Columbus -- Gov. John Kasich vowed July 21 to bring his Heartland sensibilities and big ideas to the national stage, making official what most people have known for months.
"I have decided to run for president of the United States," Kasich told a cheering, chanting, sign-waving crowd of supporters at Ohio State University's student Union. "... I believe I do have the skills, and I have the experience and the testing -- the testing, which shapes you and prepares you for the most important job in the world."
He added, "I believe I know how to work and help restore this great United States. ... We are going to take the lessons of the Heartland and straighten out Washington, D.C."
The formal announcement capped months of speculation, fueled by out-of-state visits by Kasich to New Hampshire, South Carolina and elsewhere as he tested the waters for a 2016 run.
His campaign launch included a speech of more than 40 minutes, heard in person by hundreds of supporters who packed the OSU Union and adjacent outdoor areas. His campaign said upward of 4,400 requests were made for tickets to attend the announcement, though the actual indoor space had a fire-code limit of less than 2,000.
With his entrance, Kasich became the 16th declared GOP candidate, with at least one more to come. He'll have to jockey for position quickly in order to qualify for the first Republican presidential debate next month in Cleveland, with the top 10 candidates in national polls to be picked to participate.
Democrats gathered outside Kasich's event to spotlight the negatives of the governor's performance in office, including local government cuts and tax policies that they said benefit wealthy residents.

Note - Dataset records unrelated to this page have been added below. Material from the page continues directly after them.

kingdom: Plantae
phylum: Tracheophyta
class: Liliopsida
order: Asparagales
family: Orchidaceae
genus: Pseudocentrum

"From championing the original government shutdown in the mid-1990s that cost taxpayers as much as $800 million to serving as a managing director for one of the investment banks that was integral to the 2008 crash and subsequent economic crisis that put nearly 9 million Americans out of work, John Kasich's callous actions are only matched by his notoriously dismissive attitude toward hardworking Americans," DNC Chairwoman and Congresswoman Debbie Wasserman Schultz said in a released statement. "As governor of Ohio, Kasich has cut taxes for the wealthy while placing stress on local governments to clean up his messes. He's cut almost $2 billion in education funding and signed some of the most restrictive women's health laws in the country."
But the governor used the July 21 event to offer his credentials for the White House and to outline his priorities if successful in next year's Republican primary and general election.
He talked about the importance of "very big ideas," reciting his past electoral successes at the Ohio Statehouse and in Congress.
In the former, he served during a time of split power, with Republicans controlling the Senate and Democrats controlling the House.
"... I learned to work across the aisle ... and that is where I learned that policy is far more important that politics, ideology or any of the other nonsense that we see," he said.
As a congressman, he served 18 years on the armed services committee, focusing on national security. He also remained persistent in his push to balance the federal budget. He accomplished that task as chief architect of a balanced budget under President Bill Clinton.
As governor, Kasich touted job growth, tax cuts and budget surpluses, along with a restoration of jobs lost during the recession prior to his taking office.
He also referenced policy decisions by his administration to help needy residents.
"If you're drug addicted, we're going to try to rehab you and get you on your feet," he said. "If you're mentally ill, prison is no place for you. Some treatment and some help is where you need to be. If you're the working poor, we're going to give you an opportunity to take a pay raise and not bang you over the head because you're trying to get ahead."
Those experiences and others, he said, position him well to serve as the nation's chief executive.
Kasich provided a snapshot of his national priorities, including increased support for the armed forces, the elimination of burdensome and unnecessary regulations and, at the top of the list, a balanced federal budget.
On national security, he offered, "Our military must be improved... We need to strengthen our services. Now I'm a person that doesn't like to spend a lot of money, but in this case, national security climbs to the very top of the heap, because we must be strong...."
On over-regulation: "We'll tame the bureaucracy, we'll restore some common sense. ... Get rid of all those stupid rules. ... How about getting some people in the government that understand job creators and respect them rather than beating them down."
And on a balanced federal budget: "We do not have the right as grownups to ring up debts to suit ourselves and pass them onto the next generation. I promise you that my top priority will get this country on a path to fiscal independence, strength, and we will rebuild the economy of this country because creating jobs is the highest moral purpose, and we will move to get that done."
Kasich also called for more national unity. He refrained from criticizing other presidential candidates directly, much the same way he handled his two campaigns for governor in Ohio.
"There are some that will try to divide us, we see it all the time," he said. "I don't pay attention to that nonsense. At the end of the day, it's about being together because, you know, it says 'We The People.'"
He added, "I'm just a flawed man trying to honor God's blessings in my life. ... I will do my very best to serve you. ... The light of the city on a hill cannot be hidden. America is that city, and you are that light."
The governor wasted no time in taking to the campaign trail following his announcement, with events planned in New Hampshire, South Carolina, Iowa and Michigan through the end of the week.